Crazy! Dont' get me started about the rest of the education system...

Keri said...

Lisa-
If Kevin has so much homework that he can't play Little League, then there is something wrong. Either the teachers are giving too much busywork or Kevin isn't studying efficiently. As someone that was a complete perfectionist at his age, I found that when I had limited time to get homework done, I focused better on what NEEDED to be done and did it- in half the amount of time that it took when I didn't have practice. Joining a team that had daily afternoon practices was probably the best thing that ever happened for my study skills!

Larry said...

Thankfully the homework for Nate and Matt is "doable" at this point. I have heard other parents of middle school kids voice your issue though - the choice between sports and school and I find that awful! Kevin absolutely should be able to do both - because you are right - school learning has one place in life development but outside activities, especially team sports, add such an important dimension to a kid's development - physical, social, etc. You should NOT have to choose! I have a friend who used to teach and she is taking issue with the kinder homework at Beechwood and she says she loves the teacher but notices that the teacher doesn't seem to get where the mother is coming from when she comments on "too much homework" - the teacher says "well your kid is capable" and the mother says "that doesn't mean he should have to do it - I want to spend my time with him playing games, baking cookies, etc - not doing worksheets!"...a disconnect in philosophy it appears.
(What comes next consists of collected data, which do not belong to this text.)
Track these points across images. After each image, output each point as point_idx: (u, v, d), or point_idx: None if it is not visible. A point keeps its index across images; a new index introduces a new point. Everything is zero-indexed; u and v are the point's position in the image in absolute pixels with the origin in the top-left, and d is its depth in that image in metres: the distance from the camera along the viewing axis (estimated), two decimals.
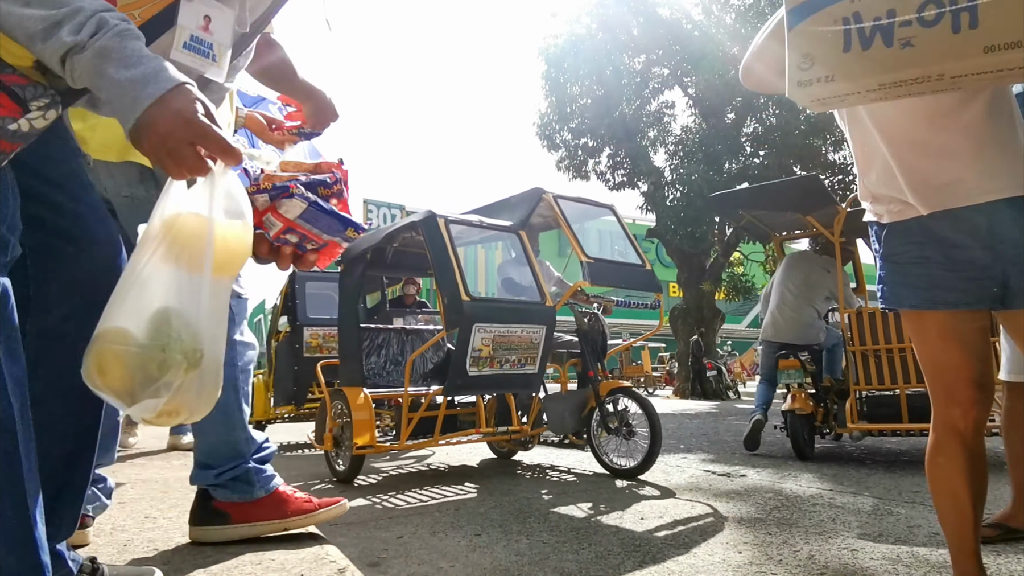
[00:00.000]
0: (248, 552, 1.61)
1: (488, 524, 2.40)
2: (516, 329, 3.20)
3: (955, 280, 1.33)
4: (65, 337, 1.19)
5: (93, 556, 1.21)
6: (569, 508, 2.66)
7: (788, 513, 2.50)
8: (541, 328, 3.31)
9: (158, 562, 1.53)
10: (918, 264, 1.37)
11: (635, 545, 2.08)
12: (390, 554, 2.02)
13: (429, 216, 3.23)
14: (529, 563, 1.90)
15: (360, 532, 2.31)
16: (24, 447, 0.98)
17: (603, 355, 3.72)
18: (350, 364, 3.59)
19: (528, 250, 3.53)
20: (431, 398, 3.41)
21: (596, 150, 13.67)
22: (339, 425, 3.37)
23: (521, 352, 3.28)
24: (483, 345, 3.08)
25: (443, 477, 3.58)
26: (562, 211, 3.55)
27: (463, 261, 3.19)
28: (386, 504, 2.81)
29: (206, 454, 1.76)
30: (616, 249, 4.12)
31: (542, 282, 3.47)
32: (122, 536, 1.77)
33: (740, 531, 2.25)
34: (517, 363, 3.28)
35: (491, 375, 3.19)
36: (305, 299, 5.13)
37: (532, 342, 3.29)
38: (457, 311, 2.99)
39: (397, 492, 3.11)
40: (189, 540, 1.73)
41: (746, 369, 20.60)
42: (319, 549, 1.64)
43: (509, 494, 3.00)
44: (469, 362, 3.06)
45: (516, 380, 3.35)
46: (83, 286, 1.23)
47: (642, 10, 12.26)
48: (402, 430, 3.26)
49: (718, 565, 1.85)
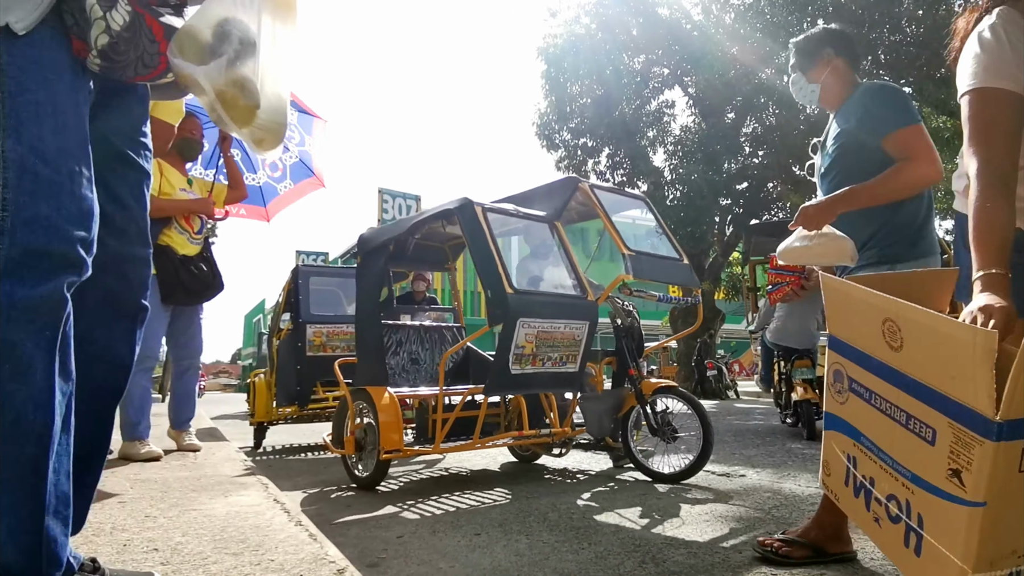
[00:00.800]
0: (247, 553, 1.61)
1: (487, 524, 2.40)
2: (559, 325, 3.01)
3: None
4: (92, 344, 1.24)
5: (94, 557, 1.22)
6: (568, 508, 2.66)
7: (787, 513, 2.50)
8: (584, 324, 3.13)
9: (157, 562, 1.53)
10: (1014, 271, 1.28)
11: (635, 545, 2.08)
12: (389, 554, 2.02)
13: (466, 203, 3.04)
14: (528, 563, 1.90)
15: (359, 532, 2.31)
16: (56, 460, 1.06)
17: (640, 353, 3.55)
18: (372, 362, 3.39)
19: (566, 241, 3.36)
20: (465, 398, 3.24)
21: (595, 150, 13.66)
22: (362, 427, 3.18)
23: (563, 349, 3.08)
24: (526, 342, 2.89)
25: (442, 477, 3.58)
26: (600, 201, 3.38)
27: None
28: (385, 504, 2.81)
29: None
30: (649, 243, 3.88)
31: (583, 275, 3.29)
32: (122, 536, 1.76)
33: (740, 531, 2.25)
34: (559, 361, 3.09)
35: (533, 374, 2.99)
36: (308, 295, 4.95)
37: (575, 339, 3.11)
38: (502, 305, 2.79)
39: (396, 492, 3.11)
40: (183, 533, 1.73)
41: (744, 369, 20.59)
42: (318, 549, 1.64)
43: (508, 494, 3.00)
44: (512, 360, 2.86)
45: (558, 379, 3.15)
46: (114, 298, 1.28)
47: (641, 10, 12.24)
48: (437, 433, 3.08)
49: (718, 565, 1.85)
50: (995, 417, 0.87)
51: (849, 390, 1.14)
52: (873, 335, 1.07)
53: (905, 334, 1.02)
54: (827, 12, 10.27)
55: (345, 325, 4.90)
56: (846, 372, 1.14)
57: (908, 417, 1.01)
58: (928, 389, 0.98)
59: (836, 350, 1.17)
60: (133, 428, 3.33)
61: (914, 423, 1.00)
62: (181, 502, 2.23)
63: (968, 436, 0.91)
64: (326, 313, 5.00)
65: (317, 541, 1.72)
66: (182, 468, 3.07)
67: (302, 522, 1.93)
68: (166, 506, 2.16)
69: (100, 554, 1.58)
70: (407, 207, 13.87)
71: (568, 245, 3.37)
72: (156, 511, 2.08)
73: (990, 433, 0.87)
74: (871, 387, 1.09)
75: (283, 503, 2.22)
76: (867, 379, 1.10)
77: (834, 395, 1.17)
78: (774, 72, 10.84)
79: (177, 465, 3.17)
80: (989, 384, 0.87)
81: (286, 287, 5.19)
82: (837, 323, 1.18)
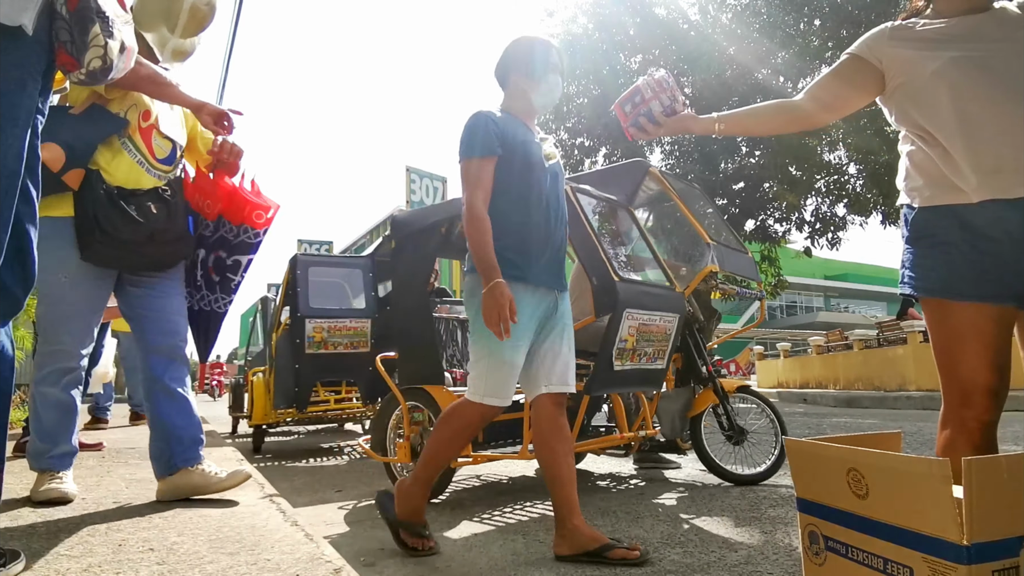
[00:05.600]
0: (244, 552, 1.60)
1: (484, 523, 2.40)
2: (656, 317, 2.78)
3: (975, 272, 1.31)
4: None
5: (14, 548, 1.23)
6: None
7: (785, 512, 2.50)
8: (676, 318, 2.90)
9: (153, 562, 1.52)
10: (941, 250, 1.36)
11: (632, 544, 2.08)
12: (386, 553, 2.02)
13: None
14: (525, 563, 1.90)
15: (356, 531, 2.31)
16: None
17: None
18: (425, 358, 2.98)
19: (642, 228, 3.14)
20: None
21: (592, 149, 13.67)
22: (418, 432, 2.82)
23: (656, 344, 2.83)
24: (629, 335, 2.65)
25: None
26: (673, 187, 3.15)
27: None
28: None
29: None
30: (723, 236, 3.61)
31: (665, 265, 3.07)
32: (117, 536, 1.76)
33: (737, 530, 2.26)
34: (651, 357, 2.85)
35: (631, 370, 2.74)
36: (308, 287, 4.46)
37: (666, 333, 2.87)
38: (610, 294, 2.56)
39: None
40: (181, 538, 1.72)
41: (741, 369, 20.64)
42: (314, 549, 1.63)
43: (505, 493, 3.00)
44: (615, 354, 2.62)
45: (648, 376, 2.89)
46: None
47: (639, 10, 12.26)
48: (525, 435, 2.68)
49: (714, 564, 1.86)
50: (963, 541, 0.90)
51: (826, 549, 1.17)
52: (840, 487, 1.11)
53: (868, 480, 1.06)
54: (823, 12, 10.30)
55: (349, 320, 4.48)
56: (820, 531, 1.18)
57: (885, 562, 1.04)
58: (898, 529, 1.01)
59: (807, 511, 1.21)
60: (39, 457, 2.21)
61: (891, 566, 1.03)
62: (177, 502, 2.22)
63: (942, 566, 0.94)
64: (328, 306, 4.53)
65: (313, 541, 1.72)
66: None
67: (298, 522, 1.93)
68: (161, 506, 2.15)
69: (95, 553, 1.57)
70: (434, 188, 13.53)
71: (645, 232, 3.16)
72: (151, 511, 2.08)
73: (961, 558, 0.91)
74: (846, 540, 1.12)
75: (279, 503, 2.21)
76: (841, 533, 1.13)
77: (811, 558, 1.20)
78: (771, 72, 10.86)
79: None
80: (951, 510, 0.92)
81: (285, 278, 4.74)
82: (804, 484, 1.22)
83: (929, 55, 1.37)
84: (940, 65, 1.35)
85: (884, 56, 1.45)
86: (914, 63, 1.39)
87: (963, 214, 1.33)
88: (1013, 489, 0.92)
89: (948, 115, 1.34)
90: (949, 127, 1.34)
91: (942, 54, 1.35)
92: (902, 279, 1.45)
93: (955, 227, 1.34)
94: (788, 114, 1.58)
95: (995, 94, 1.30)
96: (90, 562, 1.51)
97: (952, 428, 1.36)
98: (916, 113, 1.41)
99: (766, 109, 1.61)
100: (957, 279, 1.33)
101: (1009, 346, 1.36)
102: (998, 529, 0.91)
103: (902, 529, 1.00)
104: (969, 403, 1.33)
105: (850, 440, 1.21)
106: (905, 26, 1.46)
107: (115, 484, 2.56)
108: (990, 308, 1.32)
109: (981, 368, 1.32)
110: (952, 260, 1.34)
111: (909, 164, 1.45)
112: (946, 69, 1.34)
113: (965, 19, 1.38)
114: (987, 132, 1.30)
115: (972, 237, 1.32)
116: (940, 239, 1.36)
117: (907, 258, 1.43)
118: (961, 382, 1.34)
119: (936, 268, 1.37)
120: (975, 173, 1.30)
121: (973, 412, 1.33)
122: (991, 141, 1.30)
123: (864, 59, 1.48)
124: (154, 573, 1.44)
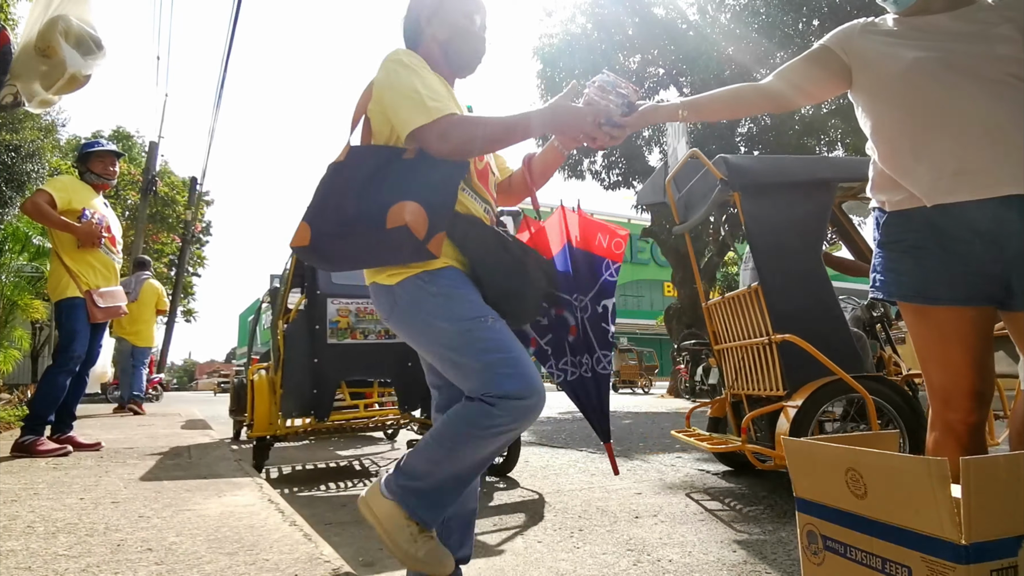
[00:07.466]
0: (242, 552, 1.60)
1: (483, 523, 2.40)
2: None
3: (948, 274, 1.30)
4: None
5: None
6: (564, 507, 2.66)
7: (782, 511, 2.51)
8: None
9: (152, 562, 1.52)
10: (912, 254, 1.35)
11: (630, 544, 2.08)
12: (384, 553, 2.01)
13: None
14: (524, 562, 1.90)
15: (355, 532, 2.31)
16: None
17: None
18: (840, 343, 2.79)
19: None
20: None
21: (591, 149, 13.64)
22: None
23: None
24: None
25: None
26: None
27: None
28: None
29: None
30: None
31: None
32: (116, 536, 1.76)
33: (735, 530, 2.26)
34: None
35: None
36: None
37: None
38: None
39: None
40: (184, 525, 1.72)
41: None
42: (313, 549, 1.63)
43: (504, 493, 3.00)
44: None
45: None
46: None
47: (637, 10, 12.26)
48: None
49: (712, 564, 1.86)
50: (961, 540, 0.90)
51: (825, 549, 1.17)
52: (838, 487, 1.12)
53: (867, 480, 1.06)
54: (822, 12, 10.31)
55: None
56: (819, 531, 1.18)
57: (883, 562, 1.04)
58: (896, 529, 1.01)
59: (806, 511, 1.21)
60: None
61: (890, 566, 1.03)
62: (175, 502, 2.22)
63: (940, 566, 0.94)
64: (357, 283, 3.30)
65: (312, 541, 1.72)
66: (175, 468, 3.05)
67: (296, 522, 1.93)
68: (160, 506, 2.15)
69: (93, 554, 1.57)
70: None
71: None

But I think it does come down to the false assumption by the powers that be in education systems that the homework load somehow reflects the outcome...clearly not since CA students are consistently at the very bottom of performance ratings nationwide. Until it changes here I figure that I'll have to do with my boys throughout the upcoming years what I am starting to do this year in soccer season with practice M-TH - clipboard in the car with the homework for the day on it and whatever boy is NOT in practice that day does his homework on the drive to, while the other practices, and on the way home...takes some planning by me for sure but we get it done that way...GOOD LUCK!

doulamom said...

HOMEWORK IS RUINING MY LIFE!!!!! I'm so frustrated with the 3hrs of homework I cannot tell you!!!! I see my kids exactly 2 hrs per day and now I have to waste most of that time riding my kid about what homework she didn't finish. She's beginning to hate me.
What's the source of this article, cause I'm about to send it to the school. I've never been a "troublemaker parent" but now I'm incensed!